Real life or RT? :D In RT, I noticed that softening the front ARB gives more steering bite. I have not used it myself for ages, but my test-track has a skidpan and constant radius corners for this purpose.

The problem in RL & RT is finding that mid corner phase, so that corner entry/exit weight transfer are not confusing things.

In RL, the use of more front ARB and picking up more grip may in fact be two things? Could one be that the extra ARB is sharpening up corner entry by supporting the diagonal weight transfer better as you turn in. In which case there might be an argument for stiffer springs/bump damping? Or (circuit racing mainly I assume), could it be that the stiffer ARB is actually loading the tyre more, so is putting more heat into it - if that tyre was not working at the correct temperature before then it would appear that more front ARB is increasing front grip against all traditional beliefs? These examples could pehaps show that setting up a car just ain't that simple - there are so many factors in play (we have not even taked about brakes & diffs yet :P ).

Yes, P_G in RT the suspension slider will affect stiffness and ride height if the car builder has included alternative settings in the car.ini file (I am sure most will have done).

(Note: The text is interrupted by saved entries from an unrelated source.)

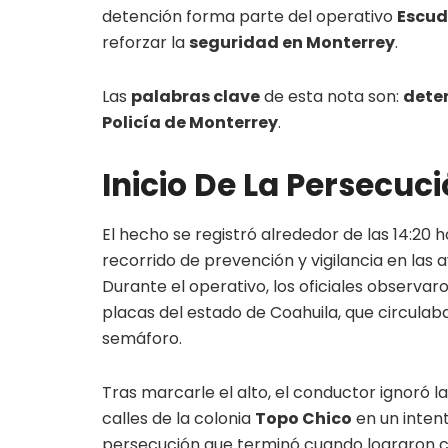
detención forma parte del operativo
Escu
reforzar la
seguridad en Monterrey
.
Las
palabras clave
de esta nota son:
dete
Policía de Monterrey
.
Inicio De La Persecuc
El hecho se registró alrededor de las 14:20
recorrido de prevención y vigilancia en las
Durante el operativo, los oficiales observ
placas del estado de Coahuila, que circulaba
semáforo.
Tras marcarle el alto, el conductor ignoró la
calles de la colonia
Topo Chico
en un inten
persecución que terminó cuando lograron ce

Probably for CDK to answer - bu any other takers?

How the heck does this happen?

I assume car is moving right-left across the frame (anti-clockwise on track). It appears to have opposite lock on, but the body roll!???!!!! :OMG:

I assume car is moving right-left across the frame (anti-clockwise on track). It appears to have opposite lock on, but the body roll!???!!!!

My guess is it has a lot to do with the crazy amounts of camber change that the wheels are exhibiting at full lock, massive positive camber on the outside, and massive negative on the inside.... The whole car leans as the front suspension flattens out like that...?

Also, a car that spends all of its time turning in only one direction is likely to have some amount of side-to-side disparity built in to its setup, i would guess....

-chris

I have been photo hunting and when static the car's don't seem to exhibit large amounts of tilt. Maybe there is some mechanical leverage when the suspension loads and/or when engine torque is applied to the axle.

No mates-you overlooked one important thing-the spoiler and the spoiler flaps(the big square things ;) ) Those ones produce so much drag that they tilt the car so much-i have noticed that(less evident) on the first pictures John uploaded. And obviously it is OK that way as the big square things help the laptimes-otherwise they wouldnt be mounted on the car anyway.
How they help-my theory:
1: naturally more grip to the inner wheels
2: Bigger drift angles possible and less opposite lock necesary.
3: Easier to catch slides and sustain them.

Of course for that to work the speeds need to be high, but at average 120-140mph i cant see any obstacles.

BTW: Roger-i think that it could be simulated ;)

Cheers PG :P

I have read that the assymetric wing end-plates do indeed contribute to car control. The drivers are able to "lean" on them in corners. It is a monster amount of energy if the wing plates are indeed making the car lean like that - but look at the bracing struts - if the plates were doing nothing they would not need the huge amount of support they are being given.